*About this task*:
Find every line in the data below that contains the string "https", and copy each of those lines.

*Material provided*:

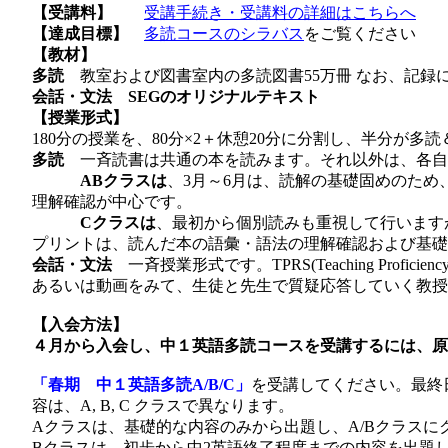
【受講料】
受講手続き・受講料の詳細はこちらへ
【達成目標】
多読コースのシラバス
をご覧ください
【教材】
多読
教室および図書室内の多読図書55万冊 なお、記録に
会話・文法
SEGのオリジナルテキスト
【授業形式】
180分の授業を、80分×2＋休憩20分に分割し、半分が
多読
一斉読書は共通の本を読みます。それ以外は、各自
ABクラスは
、3月～6月は、読解の基礎固めのため
理解確認が中心です。
Cクラスは
、最初から個別読みも重視して行いますが
プリントは、読んだ本の語彙・語法の理解確認および基礎
会話・文法
一斉授業形式です。TPRS(Teaching Proficienc
あるいは動画をみて、生徒と先生で質疑応答していく教授法）を
【入会方法】
４月から入会し、中１英語多読コースを受講するには、原
「春期 中１英語多読A/B/C」
を受講してください。最終
容は、A, B, C クラスで異なります。
Aクラスは、基礎的な内容のみから出題し、A/Bクラスに
Bクラスは、初歩から中2英語終了程度までの内容を出題し、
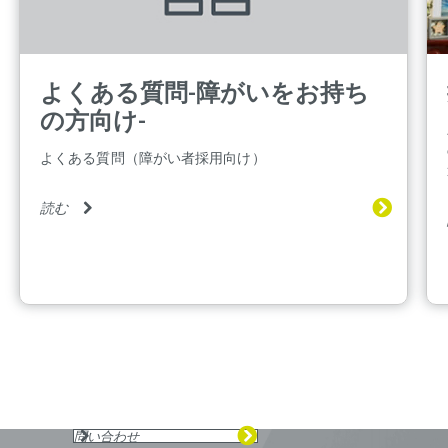
よくある質問-障がいをお持ち
の方向け-
よくある質問（障がい者採用向け）
読む
問い合わせ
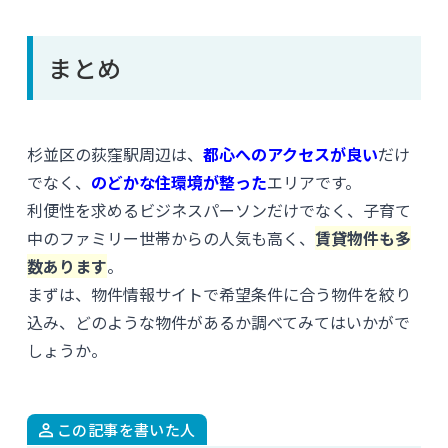
まとめ
杉並区の荻窪駅周辺は、
都心へのアクセスが良い
だけ
でなく、
のどかな住環境が整った
エリアです。
利便性を求めるビジネスパーソンだけでなく、子育て
中のファミリー世帯からの人気も高く、
賃貸物件も多
数あります
。
まずは、物件情報サイトで希望条件に合う物件を絞り
込み、どのような物件があるか調べてみてはいかがで
しょうか。
この記事を書いた人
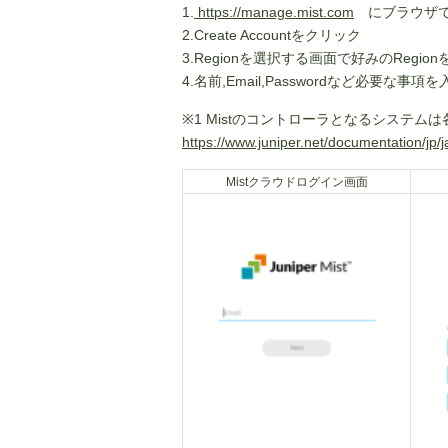
1.
https://manage.mist.com
にブラウザで
2.Create Accountをクリック
3.Regionを選択する画面で好みのRegio
4.名前,Email,Passwordなど必要な
※1 Mistのコントローラとなるシステム
https://www.juniper.net/documentation/jp/
Mistクラウドログイン画面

*Completed task*:
https://manage.mist.com
https://www.juniper.net/documentation/jp/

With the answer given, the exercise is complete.